Maybe Not Maybe

It’s okay. I’m alright. It’s alright. I’m okay. Whatever the case is, things are back to normal. Stasis. Both ends of the see-saw are now in the air. I turn in my sleep, and my stomach turns with me.

The past few weeks have been illuminative. I’ve figured out how to work without working and think in scripted shorthands — text friendly, tag friendly, form it and send. It’s easier than I’d anticipated. It’s damn hard work. I leave home with a smile on my face and come home with a smile on my face but my eyes drift to my inbox even when there’s no screen in front of me. Refresh. Wait. Answer. Repeat.

But all of this has been ancillary, even though it’s been immersive and exhausting and exhilarating all in equal measure. I keep up as fast as I can but my mind invariably trails, if just by a heartbeat, a hummingbird’s buzz snipped into two, a grain of rice in a sandy stretch of time.

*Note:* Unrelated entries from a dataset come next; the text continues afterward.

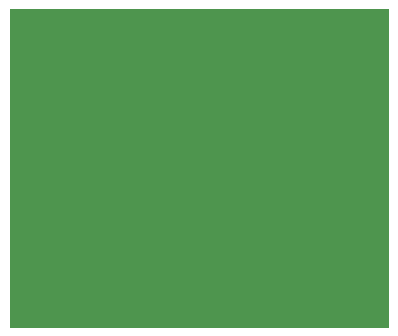
<source format=gbr>
G04 #@! TF.FileFunction,Copper,L2,Bot,Signal*
%FSLAX46Y46*%
G04 Gerber Fmt 4.6, Leading zero omitted, Abs format (unit mm)*
G04 Created by KiCad (PCBNEW 4.0.2+dfsg1-stable) date Qua 18 Mai 2016 07:39:49 BRT*
%MOMM*%
G01*
G04 APERTURE LIST*
%ADD10C,0.100000*%
%ADD11C,1.500000*%
%ADD12R,4.000000X1.481000*%
%ADD13R,1.481000X4.000000*%
G04 APERTURE END LIST*
D10*
D11*
X114540000Y-95000000D03*
X109540000Y-95000000D03*
X114540000Y-92500000D03*
X108980000Y-77040000D03*
X105980000Y-77040000D03*
X102980000Y-77040000D03*
X108980000Y-83040000D03*
X105980000Y-83040000D03*
X123000000Y-85090000D03*
X120500000Y-85090000D03*
X118000000Y-85090000D03*
X123000000Y-80090000D03*
X120500000Y-80090000D03*
X114540000Y-92500000D03*
X109540000Y-92500000D03*
X114540000Y-90000000D03*
X109540000Y-90000000D03*
X114540000Y-87500000D03*
X109540000Y-87500000D03*
X114540000Y-85000000D03*
D12*
X99630000Y-77259500D03*
X99630000Y-82820500D03*
D13*
X109259500Y-97450000D03*
X114820500Y-97450000D03*
D12*
X127460000Y-85370500D03*
X127460000Y-79809500D03*
D11*
X109540000Y-85000000D03*
X118000000Y-80090000D03*
X102980000Y-83040000D03*
D10*
G36*
X129575000Y-99375000D02*
X97605000Y-99375000D01*
X97605000Y-72425000D01*
X129575000Y-72425000D01*
X129575000Y-99375000D01*
X129575000Y-99375000D01*
G37*
X129575000Y-99375000D02*
X97605000Y-99375000D01*
X97605000Y-72425000D01*
X129575000Y-72425000D01*
X129575000Y-99375000D01*
M02*

</source>
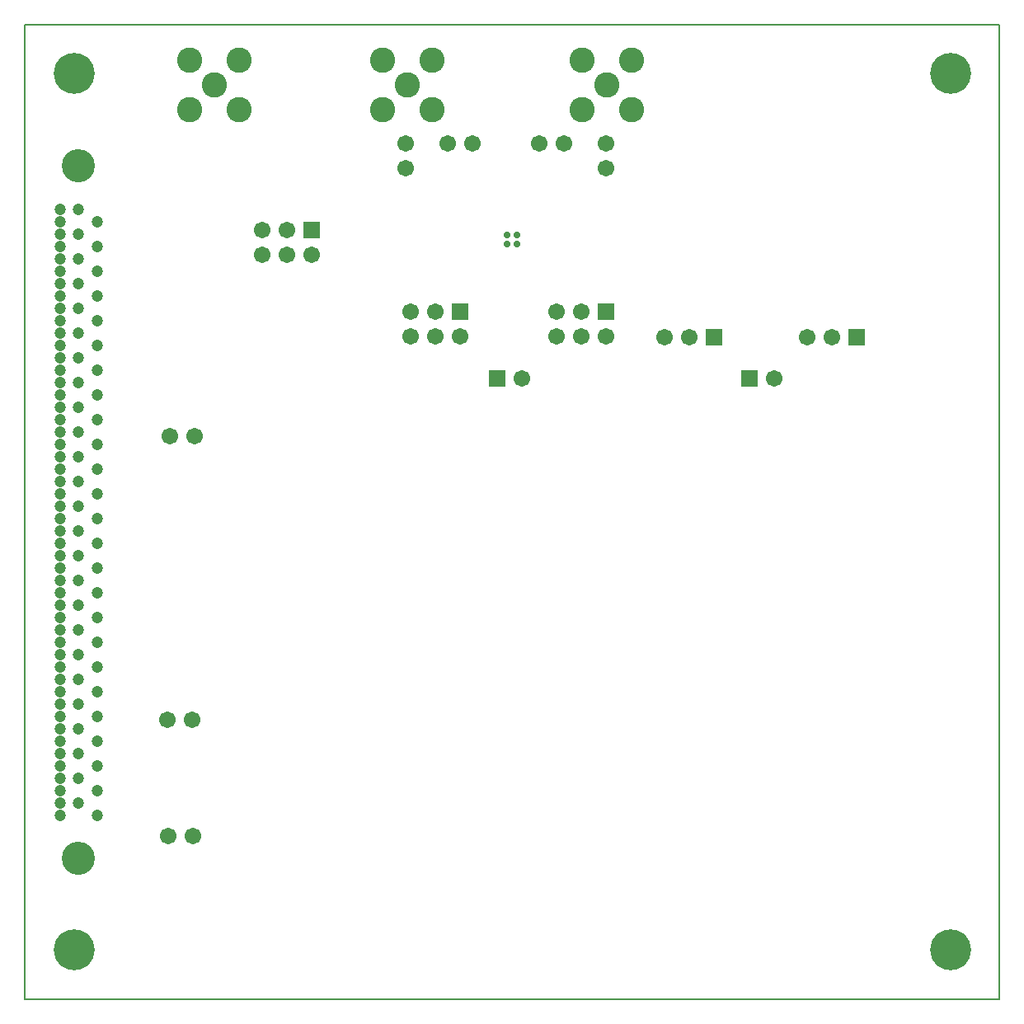
<source format=gbs>
G04*
G04 #@! TF.GenerationSoftware,Altium Limited,Altium Designer,21.7.2 (23)*
G04*
G04 Layer_Color=16711935*
%FSLAX44Y44*%
%MOMM*%
G71*
G04*
G04 #@! TF.SameCoordinates,11932732-5254-49CD-BAFF-0E93D504D006*
G04*
G04*
G04 #@! TF.FilePolarity,Negative*
G04*
G01*
G75*
%ADD14C,0.1500*%
%ADD25C,2.6032*%
%ADD26C,1.7032*%
%ADD27R,1.7032X1.7032*%
%ADD28C,3.4032*%
%ADD29C,1.2032*%
%ADD30C,4.2032*%
%ADD31C,0.7032*%
D14*
X0Y1000000D02*
X1000000D01*
Y0D02*
Y1000000D01*
X0Y0D02*
X1000000D01*
X0D02*
Y1000000D01*
Y0D02*
Y1000000D01*
D25*
X572100Y963980D02*
D03*
X622900D02*
D03*
Y913180D02*
D03*
X572100D02*
D03*
X597500Y938580D02*
D03*
X194600D02*
D03*
X169200Y913180D02*
D03*
X220000D02*
D03*
Y963980D02*
D03*
X169200D02*
D03*
X392100Y938580D02*
D03*
X366700Y913180D02*
D03*
X417500D02*
D03*
Y963980D02*
D03*
X366700D02*
D03*
D26*
X391160Y878840D02*
D03*
Y853440D02*
D03*
X434340Y878840D02*
D03*
X459740D02*
D03*
X596900D02*
D03*
Y853440D02*
D03*
X553720Y878840D02*
D03*
X528320D02*
D03*
X294640Y764540D02*
D03*
X269240Y789940D02*
D03*
Y764540D02*
D03*
X243840Y789940D02*
D03*
Y764540D02*
D03*
X769620Y637540D02*
D03*
X510540D02*
D03*
X447040Y680720D02*
D03*
X421640Y706120D02*
D03*
Y680720D02*
D03*
X396240Y706120D02*
D03*
Y680720D02*
D03*
X596900D02*
D03*
X571500Y706120D02*
D03*
Y680720D02*
D03*
X546100Y706120D02*
D03*
Y680720D02*
D03*
X681700Y679840D02*
D03*
X656300D02*
D03*
X828180D02*
D03*
X802780D02*
D03*
X171730Y286358D02*
D03*
X146330D02*
D03*
X172720Y166840D02*
D03*
X147320D02*
D03*
X173970Y578270D02*
D03*
X148570D02*
D03*
D27*
X294640Y789940D02*
D03*
X744220Y637540D02*
D03*
X485140D02*
D03*
X447040Y706120D02*
D03*
X596900D02*
D03*
X707100Y679840D02*
D03*
X853580D02*
D03*
D28*
X55000Y855200D02*
D03*
Y144000D02*
D03*
D29*
X35950Y810750D02*
D03*
X55000D02*
D03*
X35950Y798050D02*
D03*
X74050D02*
D03*
X35950Y785350D02*
D03*
X55000D02*
D03*
X35950Y772650D02*
D03*
X74050D02*
D03*
X35950Y759950D02*
D03*
X55000D02*
D03*
X35950Y747250D02*
D03*
X74050D02*
D03*
X35950Y734550D02*
D03*
X55000D02*
D03*
X35950Y721850D02*
D03*
X74050D02*
D03*
X35950Y709150D02*
D03*
X55000D02*
D03*
X35950Y696450D02*
D03*
X74050D02*
D03*
X35950Y683750D02*
D03*
X55000D02*
D03*
X35950Y671050D02*
D03*
X74050D02*
D03*
X35950Y658350D02*
D03*
X55000D02*
D03*
X35950Y645650D02*
D03*
X74050D02*
D03*
X35950Y632950D02*
D03*
X55000D02*
D03*
X35950Y620250D02*
D03*
X74050D02*
D03*
X35950Y607550D02*
D03*
X55000D02*
D03*
X35950Y594850D02*
D03*
X74050D02*
D03*
X35950Y582150D02*
D03*
X55000D02*
D03*
X35950Y569450D02*
D03*
X74050D02*
D03*
X35950Y556750D02*
D03*
X55000D02*
D03*
X35950Y544050D02*
D03*
X74050D02*
D03*
X35950Y531350D02*
D03*
X55000D02*
D03*
X35950Y518650D02*
D03*
X74050D02*
D03*
X35950Y505950D02*
D03*
X55000D02*
D03*
X35950Y493250D02*
D03*
X74050D02*
D03*
X35950Y480550D02*
D03*
X55000D02*
D03*
X35950Y467850D02*
D03*
X74050D02*
D03*
X35950Y455150D02*
D03*
X55000D02*
D03*
X35950Y442450D02*
D03*
X74050D02*
D03*
X35950Y429750D02*
D03*
X55000D02*
D03*
X35950Y417050D02*
D03*
X74050D02*
D03*
X35950Y404350D02*
D03*
X55000D02*
D03*
X35950Y391650D02*
D03*
X74050D02*
D03*
X35950Y378950D02*
D03*
X55000D02*
D03*
X35950Y366250D02*
D03*
X74050D02*
D03*
X35950Y353550D02*
D03*
X55000D02*
D03*
X35950Y340850D02*
D03*
X74050D02*
D03*
X35950Y328150D02*
D03*
X55000D02*
D03*
X35950Y315450D02*
D03*
X74050D02*
D03*
X35950Y302750D02*
D03*
X55000D02*
D03*
X35950Y290050D02*
D03*
X74050D02*
D03*
X35950Y277350D02*
D03*
X55000D02*
D03*
X35950Y264650D02*
D03*
X74050D02*
D03*
X35950Y251950D02*
D03*
X55000D02*
D03*
X35950Y239250D02*
D03*
X74050D02*
D03*
X35950Y226550D02*
D03*
X55000D02*
D03*
X35950Y213850D02*
D03*
X74050D02*
D03*
X35950Y201150D02*
D03*
X55000D02*
D03*
X35950Y188450D02*
D03*
X74050D02*
D03*
D30*
X50000Y50000D02*
D03*
X950000D02*
D03*
Y950000D02*
D03*
X50000Y950000D02*
D03*
D31*
X495250Y784750D02*
D03*
Y775250D02*
D03*
X504750D02*
D03*
Y784750D02*
D03*
M02*

</source>
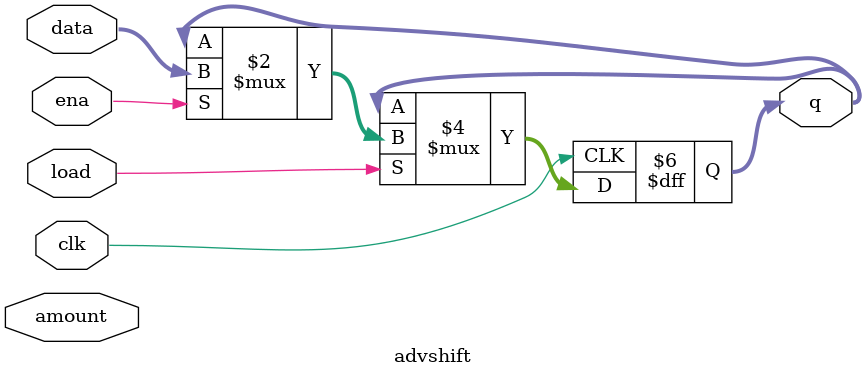
<source format=v>
module advshift(input clk,
input load,
input ena,
input [1:0] amount,
input [63:0] data,
output reg [63:0] q); 
// when load is high, assign data[63:0] to shift register q.
// if ena is high, shift q.
// amount: Chooses which direction and how much to shift.
// 2'b00: shift left by 1 bit.
// 2'b01: shift left by 8 bits.
// 2'b10: shift right by 1 bit.
// 2'b11: shift right by 8 bits.


always@(posedge clk)
	if(load)
	begin 
 //PC sends this message to itself and loads register
 
	if(ena)
	q<=data;
	
end
 
endmodule

</source>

I looked in the mirror last Wednesday and sucked in my cheeks and felt the hollows of my face sharper than they’d ever felt before. Suppose that’s bound to happen, when your stomach decides it doesn’t want anything in it, when your blood thickens and churns and sits in your every ache. The edges of my joints sharpened as my skin shrank inward, and every step I took was on a tightrope; teeter, totter, keep your arms out and you might not fall. Look forward. Look up. Close your fists, clench your teeth, and pray that your foot lands.

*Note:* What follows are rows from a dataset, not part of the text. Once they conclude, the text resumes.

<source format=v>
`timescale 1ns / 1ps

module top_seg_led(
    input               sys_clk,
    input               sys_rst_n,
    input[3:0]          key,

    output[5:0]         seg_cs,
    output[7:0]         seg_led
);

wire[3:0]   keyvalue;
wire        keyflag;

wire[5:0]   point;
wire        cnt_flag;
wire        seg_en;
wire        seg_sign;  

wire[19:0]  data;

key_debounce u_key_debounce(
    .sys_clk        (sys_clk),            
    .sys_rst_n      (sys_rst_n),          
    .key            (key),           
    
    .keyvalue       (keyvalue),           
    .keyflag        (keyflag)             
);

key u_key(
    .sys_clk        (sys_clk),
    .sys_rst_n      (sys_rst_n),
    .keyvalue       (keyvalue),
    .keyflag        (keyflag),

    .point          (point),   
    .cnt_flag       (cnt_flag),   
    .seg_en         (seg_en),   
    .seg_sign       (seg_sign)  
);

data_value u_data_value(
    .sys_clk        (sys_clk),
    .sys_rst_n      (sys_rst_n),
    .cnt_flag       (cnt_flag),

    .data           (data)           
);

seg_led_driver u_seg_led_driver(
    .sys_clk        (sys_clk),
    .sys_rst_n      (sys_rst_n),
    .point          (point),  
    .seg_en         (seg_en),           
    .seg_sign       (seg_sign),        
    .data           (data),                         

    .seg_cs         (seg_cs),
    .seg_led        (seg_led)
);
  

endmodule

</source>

The thing about reality is that it’s always there, or at least some form of it is. But within this environment, everything that could ever happen is happening to you, things unspooling their true forms in whatever ways they’re bound to unfold. I thought I knew my reality, but seeing a sign in its starkest form wasn’t enough to knock me off my feet and into my bed for a week. My body had to physically reject the news, dispel what it hoped was its ill over and over and over again, before I saw clearly what was happening, what was really, actually, happening, oh god it’s actually happening and what am I supposed to do

and I went on like nothing quite was wrong. It wasn’t a full charade — I couldn’t pretend, for example, that I was anywhere well enough to get on a bus to work, but I could pretend that this was a surprise, that I was wholly, woefully, unprepared.

I wasn’t. I knew, I knew I knew, but I didn’t know, not until I looked in the mirror and clutched the edge of the sink with my hands and watched tears roll down my face and wondered where they were coming from, until my boyfriend rested his head on the slope of my shoulder and sighed, his breath curling at the end like a trail of smoke, his mouth forming words that just sounded like sadness to my ears.

The “best” thing about being sick is that everyone is nice to you, nicer than you ever could’ve imagined. I know I’m not friends with a pack of scavengers, but to see how far they’d go to me, how present they were there for me, actually augmented how poorly I felt. I was a waste and they were going out of their way to make sure I wasn’t rotting on the edges and I was so grateful, am so grateful, that they cradled me, coddled me, held my head up for me even while I was prepared to curl up and disappear forever.

But it was stupid of me for being so unprepared in the first place. “I didn’t know” doesn’t make the physical hurt any less real or the eventual outcome any less… whatever it is, which I still don’t know, who knows, who could know, what’s this sort of thing really all about anyway???

Anyway, I’m better now — been spending the past couple of days gorging on everything that would’ve ended me just a few days ago. The taste of ribs has always been sweet but how sweet they are now — I’m usually not the kind to cry when I bite into roasted animal flesh but dammit, I cried. You would’ve too.